Job A: Decide whether each statement below agrees with the voltage control text. For each, answer yes or no and quote the deciding words of the text exactly. (i) The unregulated input to the control loop ranges from 12 to 24V DC. (ii) During fault impact analysis, the period of the output square wave is held constant at 1ms. (iii) In the baseline case, the system runs with TMR enabled.
Job B: From the voltage control text below, output the part that opens with the words containing "The implementation takes" and closes with "integral + kd$ (1)".

─── Given text ───

The implementation takes a typical voltage mode control loop designed to give out a regulated 5V output from an unregulated input of 12 - 24V DC (typical solar panel voltage ranges). First, the output voltage is sensed, scaled down and fed to an analog to digital converter which feedback the digital equivalent of the output voltage to the control loop. Then, the feedback is subtracted from a fixed reference to get the error signal. The error signal is passed through the PID compensator to get the control value. The control value determines the pulse width of the next control cycle. The difference equation was implemented in a control loop with a bandwidth of 50 KHz.

 $U(k) = U(k-1) + K_P \times error + K_I x integral + kd$ (1)

where,  $U(k) = current \ control \ value$ ,

 $U(k-1) = revious \ control \ value,$   $error(k) = current \ error,$   $error(k-1) = previous \ error,$   $K_P = Proportional \ constant,$   $K_I = Integral \ constant,$  $K_D = Derivative \ constant$  The process is broken down to three modules; the comparator module, the PID module and the PWM generator module. The three modules are triplicated to compute the outputs and compare with each other. The error, the control and the pulse width are the three values to be voted on in TMR.

At steady state, with no fault, the duty cycle of the output square wave is constant for a fixed load and constant input. In this particular case, at no load and 12V constant input, the duty cycle is 42% 53% for half load of 2.5W and 65% at a full load of 5W.

### 4.1 Fault Impact Analysis

Fault impact analysis is done by observing the duty cycle of the output pulse from the PWM generator at fixed load conditions. For this test, the load and input voltages are kept constant to observe only the impact of transient faults on the output. The period of the output square wave is kept constant at 1ms (1 KHz PWM frequency) and the duty cycle is varied by the controller to keep the output voltage regulated at  $5V \pm 1\%$ . A momentary fault in the controller will result in a wrong duty cycle of the pulse which may cause a temporary output overshoot or undershoot.

## 4.2 Baseline Case

This case is used as a reference. In this case, the system runs without TMR and with no fault injected. The test was run for 10,000 PWM cycles (10 seconds) at steady state and the following result was obtained (see Table 2).

─── Supplied data ───

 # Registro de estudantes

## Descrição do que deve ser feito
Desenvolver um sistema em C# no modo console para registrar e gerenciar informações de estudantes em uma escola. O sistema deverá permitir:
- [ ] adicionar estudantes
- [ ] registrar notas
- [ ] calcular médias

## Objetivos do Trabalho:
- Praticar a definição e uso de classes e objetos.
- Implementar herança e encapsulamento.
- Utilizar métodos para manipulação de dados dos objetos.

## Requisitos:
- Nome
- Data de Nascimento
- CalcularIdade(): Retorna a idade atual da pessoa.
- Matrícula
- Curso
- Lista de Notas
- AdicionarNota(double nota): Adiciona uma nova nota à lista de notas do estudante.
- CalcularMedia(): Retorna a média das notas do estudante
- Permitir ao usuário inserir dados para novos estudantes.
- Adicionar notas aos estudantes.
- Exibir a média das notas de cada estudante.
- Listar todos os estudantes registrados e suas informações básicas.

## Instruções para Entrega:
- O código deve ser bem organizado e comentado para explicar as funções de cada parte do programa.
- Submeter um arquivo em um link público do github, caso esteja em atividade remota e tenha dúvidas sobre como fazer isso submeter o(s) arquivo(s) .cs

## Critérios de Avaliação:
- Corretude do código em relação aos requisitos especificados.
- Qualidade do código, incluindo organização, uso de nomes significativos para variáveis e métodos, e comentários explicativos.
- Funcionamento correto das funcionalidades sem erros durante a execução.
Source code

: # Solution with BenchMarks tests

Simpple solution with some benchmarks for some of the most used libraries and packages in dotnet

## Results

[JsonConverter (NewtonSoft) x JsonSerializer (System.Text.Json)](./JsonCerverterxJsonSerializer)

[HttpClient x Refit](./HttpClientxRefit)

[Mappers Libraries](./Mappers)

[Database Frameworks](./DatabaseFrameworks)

───
─── Supplied data ───

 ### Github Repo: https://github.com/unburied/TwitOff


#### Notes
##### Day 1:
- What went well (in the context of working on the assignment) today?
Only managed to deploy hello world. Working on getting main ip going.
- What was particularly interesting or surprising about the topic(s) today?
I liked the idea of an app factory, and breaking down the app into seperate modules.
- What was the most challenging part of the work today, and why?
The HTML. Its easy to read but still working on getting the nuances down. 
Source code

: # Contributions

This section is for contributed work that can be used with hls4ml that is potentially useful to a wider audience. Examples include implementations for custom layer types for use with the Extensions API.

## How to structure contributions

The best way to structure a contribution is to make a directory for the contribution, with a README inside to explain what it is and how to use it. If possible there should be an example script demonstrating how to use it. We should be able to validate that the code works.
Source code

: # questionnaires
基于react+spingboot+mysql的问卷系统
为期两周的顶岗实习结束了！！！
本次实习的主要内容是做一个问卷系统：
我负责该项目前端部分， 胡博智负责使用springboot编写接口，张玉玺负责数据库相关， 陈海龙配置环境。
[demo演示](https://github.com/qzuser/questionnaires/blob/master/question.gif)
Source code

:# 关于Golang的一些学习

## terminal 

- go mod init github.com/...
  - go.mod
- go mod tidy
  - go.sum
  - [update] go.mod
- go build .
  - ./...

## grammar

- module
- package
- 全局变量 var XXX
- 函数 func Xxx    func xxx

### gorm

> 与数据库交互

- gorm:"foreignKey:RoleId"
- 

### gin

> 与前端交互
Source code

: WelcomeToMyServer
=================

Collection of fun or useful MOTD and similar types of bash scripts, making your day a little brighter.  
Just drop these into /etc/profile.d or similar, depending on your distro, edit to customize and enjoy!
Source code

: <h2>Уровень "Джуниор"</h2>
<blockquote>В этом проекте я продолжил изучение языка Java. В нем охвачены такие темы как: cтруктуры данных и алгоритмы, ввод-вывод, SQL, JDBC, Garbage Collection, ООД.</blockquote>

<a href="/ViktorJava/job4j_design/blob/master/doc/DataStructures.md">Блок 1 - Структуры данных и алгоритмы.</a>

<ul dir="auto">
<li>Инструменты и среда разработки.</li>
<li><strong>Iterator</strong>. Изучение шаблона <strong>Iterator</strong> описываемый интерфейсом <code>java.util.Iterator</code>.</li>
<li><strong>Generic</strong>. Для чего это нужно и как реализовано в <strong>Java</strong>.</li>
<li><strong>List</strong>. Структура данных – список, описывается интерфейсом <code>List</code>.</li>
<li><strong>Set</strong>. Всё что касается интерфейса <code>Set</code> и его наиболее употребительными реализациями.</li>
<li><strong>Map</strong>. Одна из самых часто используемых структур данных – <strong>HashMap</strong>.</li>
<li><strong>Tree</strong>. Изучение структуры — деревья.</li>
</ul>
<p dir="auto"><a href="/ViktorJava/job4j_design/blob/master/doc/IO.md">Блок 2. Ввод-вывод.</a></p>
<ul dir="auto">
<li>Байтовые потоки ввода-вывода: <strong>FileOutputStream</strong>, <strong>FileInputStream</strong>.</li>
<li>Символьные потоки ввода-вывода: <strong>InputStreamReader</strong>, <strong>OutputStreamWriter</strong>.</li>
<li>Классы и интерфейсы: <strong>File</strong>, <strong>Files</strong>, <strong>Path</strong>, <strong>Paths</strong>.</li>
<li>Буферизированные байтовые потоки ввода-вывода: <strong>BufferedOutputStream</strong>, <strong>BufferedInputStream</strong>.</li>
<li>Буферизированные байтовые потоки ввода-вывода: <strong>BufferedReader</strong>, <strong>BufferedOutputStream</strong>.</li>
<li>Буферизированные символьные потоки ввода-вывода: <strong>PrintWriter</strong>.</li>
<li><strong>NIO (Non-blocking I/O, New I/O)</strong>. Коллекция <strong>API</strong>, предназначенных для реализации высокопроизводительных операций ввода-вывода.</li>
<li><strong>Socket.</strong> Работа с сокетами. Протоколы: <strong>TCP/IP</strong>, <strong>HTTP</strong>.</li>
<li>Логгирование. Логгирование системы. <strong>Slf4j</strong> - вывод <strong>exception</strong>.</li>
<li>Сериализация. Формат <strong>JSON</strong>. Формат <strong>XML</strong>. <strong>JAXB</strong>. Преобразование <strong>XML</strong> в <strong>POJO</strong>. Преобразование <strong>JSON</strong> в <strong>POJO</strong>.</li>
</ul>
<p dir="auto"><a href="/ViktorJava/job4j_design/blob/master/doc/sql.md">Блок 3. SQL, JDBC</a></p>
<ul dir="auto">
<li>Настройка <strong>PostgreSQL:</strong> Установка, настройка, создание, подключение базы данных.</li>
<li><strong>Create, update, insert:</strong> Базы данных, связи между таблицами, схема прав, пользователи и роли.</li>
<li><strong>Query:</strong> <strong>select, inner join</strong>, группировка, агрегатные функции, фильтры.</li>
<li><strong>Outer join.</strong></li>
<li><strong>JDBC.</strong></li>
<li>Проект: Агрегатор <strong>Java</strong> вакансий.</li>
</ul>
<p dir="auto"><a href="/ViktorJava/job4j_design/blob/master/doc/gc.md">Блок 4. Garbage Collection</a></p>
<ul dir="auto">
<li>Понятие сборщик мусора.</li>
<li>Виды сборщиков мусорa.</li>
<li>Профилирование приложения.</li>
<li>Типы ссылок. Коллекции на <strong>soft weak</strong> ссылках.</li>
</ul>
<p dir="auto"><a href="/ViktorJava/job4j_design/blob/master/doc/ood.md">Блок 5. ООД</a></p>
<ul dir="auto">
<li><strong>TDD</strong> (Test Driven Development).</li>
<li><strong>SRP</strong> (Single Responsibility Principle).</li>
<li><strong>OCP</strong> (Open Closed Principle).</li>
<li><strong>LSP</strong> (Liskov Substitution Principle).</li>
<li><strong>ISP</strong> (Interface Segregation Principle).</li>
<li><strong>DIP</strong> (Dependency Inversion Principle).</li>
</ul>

───

Final answer A:
(i) Yes: "an unregulated input of 12 - 24V DC"
(ii) Yes: "The period of the output square wave is kept constant at 1ms (1 KHz PWM frequency)"
(iii) No: "the system runs without TMR and with no fault injected"

Final answer B:
The implementation takes a typical voltage mode control loop designed to give out a regulated 5V output from an unregulated input of 12 - 24V DC (typical solar panel voltage ranges). First, the output voltage is sensed, scaled down and fed to an analog to digital converter which feedback the digital equivalent of the output voltage to the control loop. Then, the feedback is subtracted from a fixed reference to get the error signal. The error signal is passed through the PID compensator to get the control value. The control value determines the pulse width of the next control cycle. The difference equation was implemented in a control loop with a bandwidth of 50 KHz.

 $U(k) = U(k-1) + K_P \times error + K_I x integral + kd$ (1)